### Exercise material
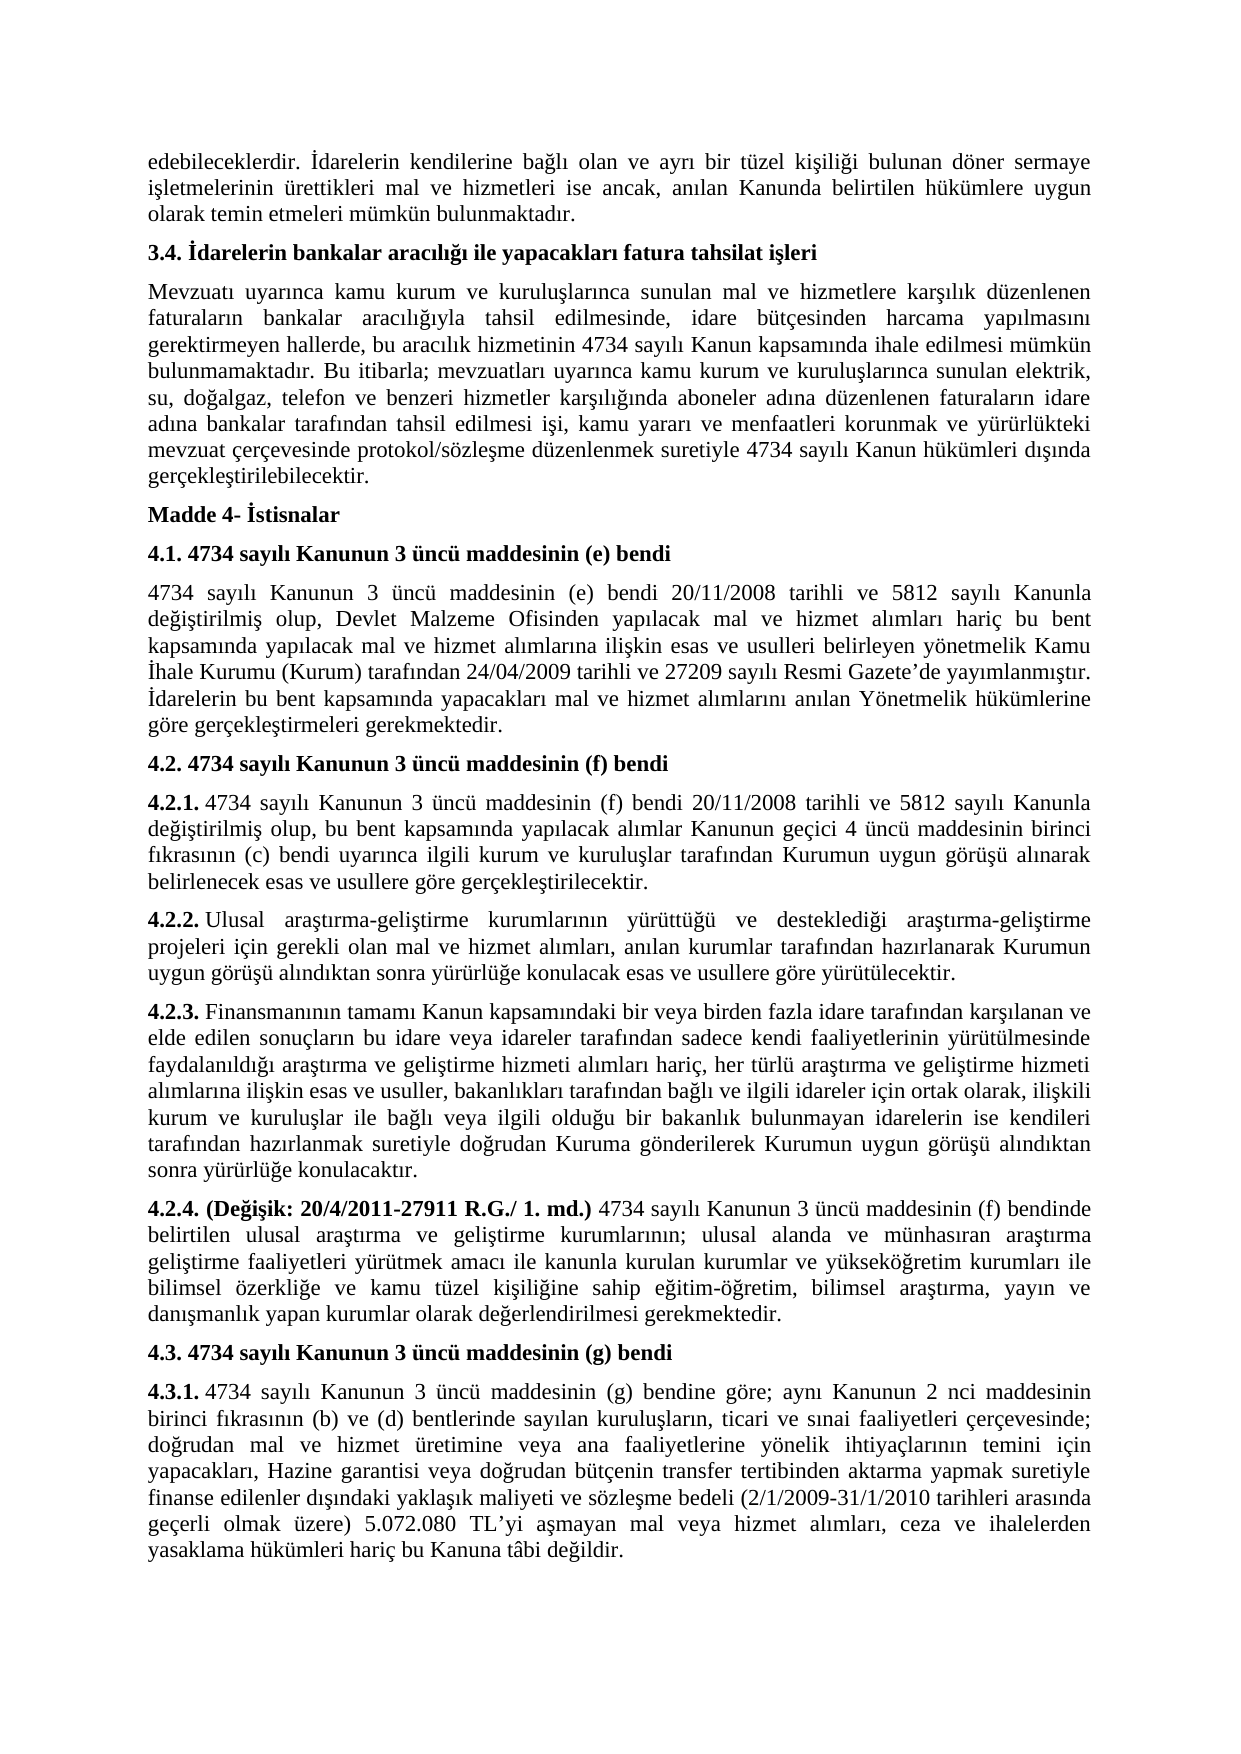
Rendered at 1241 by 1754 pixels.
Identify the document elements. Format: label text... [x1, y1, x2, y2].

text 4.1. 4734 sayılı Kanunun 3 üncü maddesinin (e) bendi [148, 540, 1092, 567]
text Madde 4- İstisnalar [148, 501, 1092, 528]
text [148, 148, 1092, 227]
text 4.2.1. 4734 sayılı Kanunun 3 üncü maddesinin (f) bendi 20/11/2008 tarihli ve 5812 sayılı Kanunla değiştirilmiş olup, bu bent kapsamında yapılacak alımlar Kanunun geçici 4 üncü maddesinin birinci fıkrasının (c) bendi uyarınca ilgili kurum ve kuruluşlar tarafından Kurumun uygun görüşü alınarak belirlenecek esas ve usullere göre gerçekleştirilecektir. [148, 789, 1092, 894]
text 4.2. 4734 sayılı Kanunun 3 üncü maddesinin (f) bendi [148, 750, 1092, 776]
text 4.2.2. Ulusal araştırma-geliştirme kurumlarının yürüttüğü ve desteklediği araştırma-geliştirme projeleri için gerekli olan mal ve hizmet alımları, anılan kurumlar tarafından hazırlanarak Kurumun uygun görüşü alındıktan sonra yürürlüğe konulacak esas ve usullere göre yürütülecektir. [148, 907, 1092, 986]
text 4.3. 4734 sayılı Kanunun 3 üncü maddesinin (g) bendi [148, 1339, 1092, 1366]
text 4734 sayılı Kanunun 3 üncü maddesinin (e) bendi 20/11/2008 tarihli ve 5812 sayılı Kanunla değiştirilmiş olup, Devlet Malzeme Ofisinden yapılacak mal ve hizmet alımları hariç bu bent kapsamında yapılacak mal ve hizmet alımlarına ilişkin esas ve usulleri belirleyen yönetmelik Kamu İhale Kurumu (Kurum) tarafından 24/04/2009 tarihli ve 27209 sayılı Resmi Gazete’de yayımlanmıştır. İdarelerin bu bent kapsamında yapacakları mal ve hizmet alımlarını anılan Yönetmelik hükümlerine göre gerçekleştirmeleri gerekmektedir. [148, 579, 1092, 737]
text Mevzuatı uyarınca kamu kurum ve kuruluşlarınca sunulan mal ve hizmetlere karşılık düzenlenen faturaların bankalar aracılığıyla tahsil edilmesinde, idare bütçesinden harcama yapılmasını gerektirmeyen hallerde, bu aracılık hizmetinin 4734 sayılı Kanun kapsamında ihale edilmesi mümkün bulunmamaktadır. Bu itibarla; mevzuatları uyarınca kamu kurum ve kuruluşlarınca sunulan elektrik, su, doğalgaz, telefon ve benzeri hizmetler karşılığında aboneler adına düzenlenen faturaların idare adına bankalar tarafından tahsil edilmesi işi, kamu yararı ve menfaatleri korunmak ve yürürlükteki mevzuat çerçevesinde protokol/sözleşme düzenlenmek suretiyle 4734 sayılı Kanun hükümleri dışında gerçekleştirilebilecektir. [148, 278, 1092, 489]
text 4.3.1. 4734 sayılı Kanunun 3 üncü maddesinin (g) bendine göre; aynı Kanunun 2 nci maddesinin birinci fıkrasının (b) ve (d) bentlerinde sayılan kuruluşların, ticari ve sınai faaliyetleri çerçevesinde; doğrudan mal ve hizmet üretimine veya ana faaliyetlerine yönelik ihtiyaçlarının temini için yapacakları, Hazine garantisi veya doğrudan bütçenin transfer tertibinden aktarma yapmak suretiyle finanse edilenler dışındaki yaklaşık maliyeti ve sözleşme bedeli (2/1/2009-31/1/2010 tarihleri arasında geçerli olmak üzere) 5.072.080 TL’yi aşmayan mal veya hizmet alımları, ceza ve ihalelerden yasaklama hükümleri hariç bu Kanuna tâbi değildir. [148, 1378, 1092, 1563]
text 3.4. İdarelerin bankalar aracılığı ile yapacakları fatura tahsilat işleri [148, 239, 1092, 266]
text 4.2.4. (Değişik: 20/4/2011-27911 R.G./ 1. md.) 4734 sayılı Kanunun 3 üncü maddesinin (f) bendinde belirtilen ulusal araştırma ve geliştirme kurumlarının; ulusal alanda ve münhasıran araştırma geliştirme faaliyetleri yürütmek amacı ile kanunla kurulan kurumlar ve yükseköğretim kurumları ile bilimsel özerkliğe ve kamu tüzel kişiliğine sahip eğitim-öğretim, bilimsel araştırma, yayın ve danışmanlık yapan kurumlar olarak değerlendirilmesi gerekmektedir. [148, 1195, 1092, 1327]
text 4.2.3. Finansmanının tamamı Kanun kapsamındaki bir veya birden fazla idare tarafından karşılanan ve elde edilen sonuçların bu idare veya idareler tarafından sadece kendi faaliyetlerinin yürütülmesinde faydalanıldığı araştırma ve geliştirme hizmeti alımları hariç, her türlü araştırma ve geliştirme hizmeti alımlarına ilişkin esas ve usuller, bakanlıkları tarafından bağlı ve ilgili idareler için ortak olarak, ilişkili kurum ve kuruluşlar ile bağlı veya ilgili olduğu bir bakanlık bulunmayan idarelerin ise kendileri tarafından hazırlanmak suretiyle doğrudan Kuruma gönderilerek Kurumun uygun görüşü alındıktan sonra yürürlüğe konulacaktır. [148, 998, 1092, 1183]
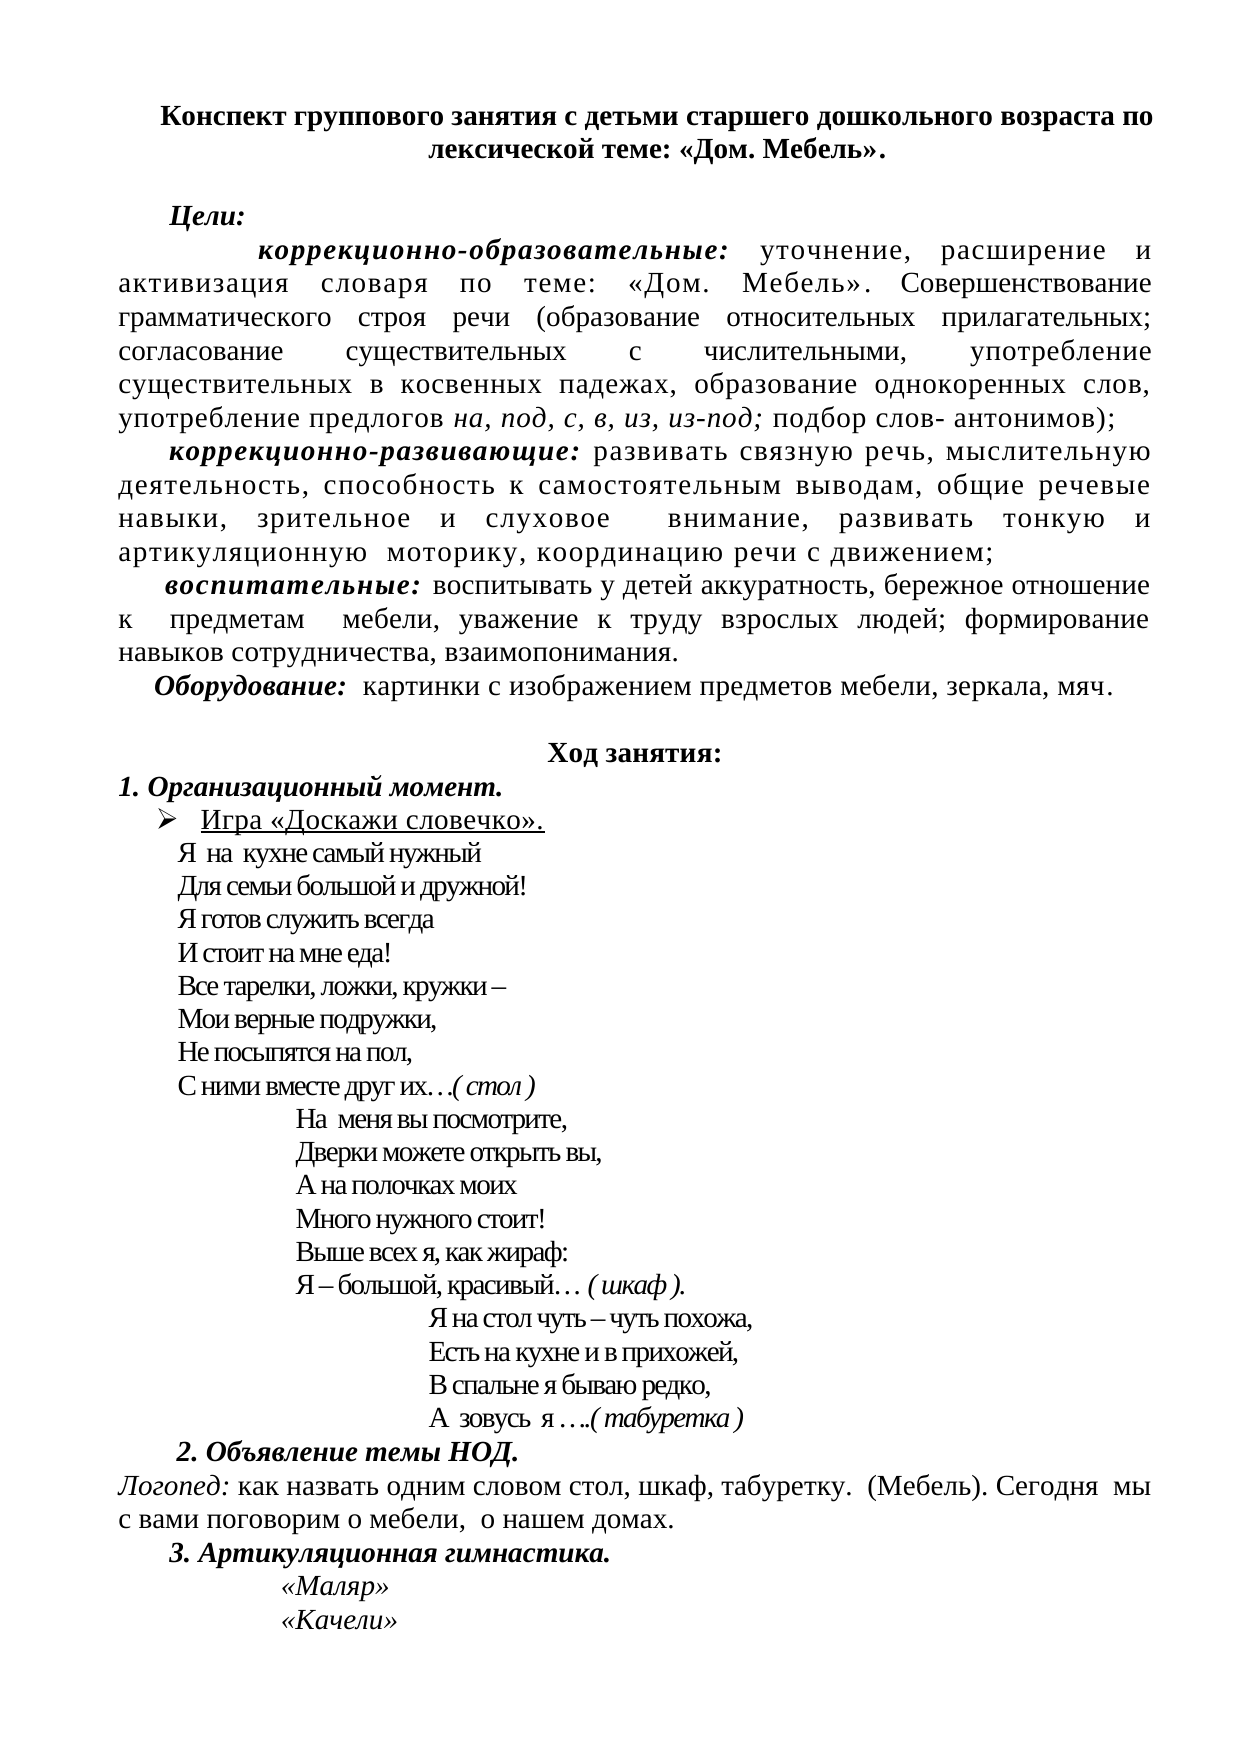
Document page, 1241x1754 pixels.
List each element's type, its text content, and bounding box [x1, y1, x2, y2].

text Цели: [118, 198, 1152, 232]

### Your instructions
Pictures stay out; the entries above are to be output exactly as given.

### Your solution
Rendered at 1241 by 1754 pixels.
Identify the document elements. Format: label text... [x1, y1, x2, y2].

text 4.1. 4734 sayılı Kanunun 3 üncü maddesinin (e) bendi [148, 540, 1092, 567]
text Madde 4- İstisnalar [148, 501, 1092, 528]
text [148, 148, 1092, 227]
text 4.2.1. 4734 sayılı Kanunun 3 üncü maddesinin (f) bendi 20/11/2008 tarihli ve 5812 sayılı Kanunla değiştirilmiş olup, bu bent kapsamında yapılacak alımlar Kanunun geçici 4 üncü maddesinin birinci fıkrasının (c) bendi uyarınca ilgili kurum ve kuruluşlar tarafından Kurumun uygun görüşü alınarak belirlenecek esas ve usullere göre gerçekleştirilecektir. [148, 789, 1092, 894]
text 4.2. 4734 sayılı Kanunun 3 üncü maddesinin (f) bendi [148, 750, 1092, 776]
text 4.2.2. Ulusal araştırma-geliştirme kurumlarının yürüttüğü ve desteklediği araştırma-geliştirme projeleri için gerekli olan mal ve hizmet alımları, anılan kurumlar tarafından hazırlanarak Kurumun uygun görüşü alındıktan sonra yürürlüğe konulacak esas ve usullere göre yürütülecektir. [148, 907, 1092, 986]
text 4.3. 4734 sayılı Kanunun 3 üncü maddesinin (g) bendi [148, 1339, 1092, 1366]
text 4734 sayılı Kanunun 3 üncü maddesinin (e) bendi 20/11/2008 tarihli ve 5812 sayılı Kanunla değiştirilmiş olup, Devlet Malzeme Ofisinden yapılacak mal ve hizmet alımları hariç bu bent kapsamında yapılacak mal ve hizmet alımlarına ilişkin esas ve usulleri belirleyen yönetmelik Kamu İhale Kurumu (Kurum) tarafından 24/04/2009 tarihli ve 27209 sayılı Resmi Gazete’de yayımlanmıştır. İdarelerin bu bent kapsamında yapacakları mal ve hizmet alımlarını anılan Yönetmelik hükümlerine göre gerçekleştirmeleri gerekmektedir. [148, 579, 1092, 737]
text Mevzuatı uyarınca kamu kurum ve kuruluşlarınca sunulan mal ve hizmetlere karşılık düzenlenen faturaların bankalar aracılığıyla tahsil edilmesinde, idare bütçesinden harcama yapılmasını gerektirmeyen hallerde, bu aracılık hizmetinin 4734 sayılı Kanun kapsamında ihale edilmesi mümkün bulunmamaktadır. Bu itibarla; mevzuatları uyarınca kamu kurum ve kuruluşlarınca sunulan elektrik, su, doğalgaz, telefon ve benzeri hizmetler karşılığında aboneler adına düzenlenen faturaların idare adına bankalar tarafından tahsil edilmesi işi, kamu yararı ve menfaatleri korunmak ve yürürlükteki mevzuat çerçevesinde protokol/sözleşme düzenlenmek suretiyle 4734 sayılı Kanun hükümleri dışında gerçekleştirilebilecektir. [148, 278, 1092, 489]
text 4.3.1. 4734 sayılı Kanunun 3 üncü maddesinin (g) bendine göre; aynı Kanunun 2 nci maddesinin birinci fıkrasının (b) ve (d) bentlerinde sayılan kuruluşların, ticari ve sınai faaliyetleri çerçevesinde; doğrudan mal ve hizmet üretimine veya ana faaliyetlerine yönelik ihtiyaçlarının temini için yapacakları, Hazine garantisi veya doğrudan bütçenin transfer tertibinden aktarma yapmak suretiyle finanse edilenler dışındaki yaklaşık maliyeti ve sözleşme bedeli (2/1/2009-31/1/2010 tarihleri arasında geçerli olmak üzere) 5.072.080 TL’yi aşmayan mal veya hizmet alımları, ceza ve ihalelerden yasaklama hükümleri hariç bu Kanuna tâbi değildir. [148, 1378, 1092, 1563]
text 3.4. İdarelerin bankalar aracılığı ile yapacakları fatura tahsilat işleri [148, 239, 1092, 266]
text 4.2.4. (Değişik: 20/4/2011-27911 R.G./ 1. md.) 4734 sayılı Kanunun 3 üncü maddesinin (f) bendinde belirtilen ulusal araştırma ve geliştirme kurumlarının; ulusal alanda ve münhasıran araştırma geliştirme faaliyetleri yürütmek amacı ile kanunla kurulan kurumlar ve yükseköğretim kurumları ile bilimsel özerkliğe ve kamu tüzel kişiliğine sahip eğitim-öğretim, bilimsel araştırma, yayın ve danışmanlık yapan kurumlar olarak değerlendirilmesi gerekmektedir. [148, 1195, 1092, 1327]
text 4.2.3. Finansmanının tamamı Kanun kapsamındaki bir veya birden fazla idare tarafından karşılanan ve elde edilen sonuçların bu idare veya idareler tarafından sadece kendi faaliyetlerinin yürütülmesinde faydalanıldığı araştırma ve geliştirme hizmeti alımları hariç, her türlü araştırma ve geliştirme hizmeti alımlarına ilişkin esas ve usuller, bakanlıkları tarafından bağlı ve ilgili idareler için ortak olarak, ilişkili kurum ve kuruluşlar ile bağlı veya ilgili olduğu bir bakanlık bulunmayan idarelerin ise kendileri tarafından hazırlanmak suretiyle doğrudan Kuruma gönderilerek Kurumun uygun görüşü alındıktan sonra yürürlüğe konulacaktır. [148, 998, 1092, 1183]
Document page, 1241x1754 pixels.
List each element's type, its text content, and bounding box [x1, y1, x2, y2].

text Цели: [118, 198, 1152, 232]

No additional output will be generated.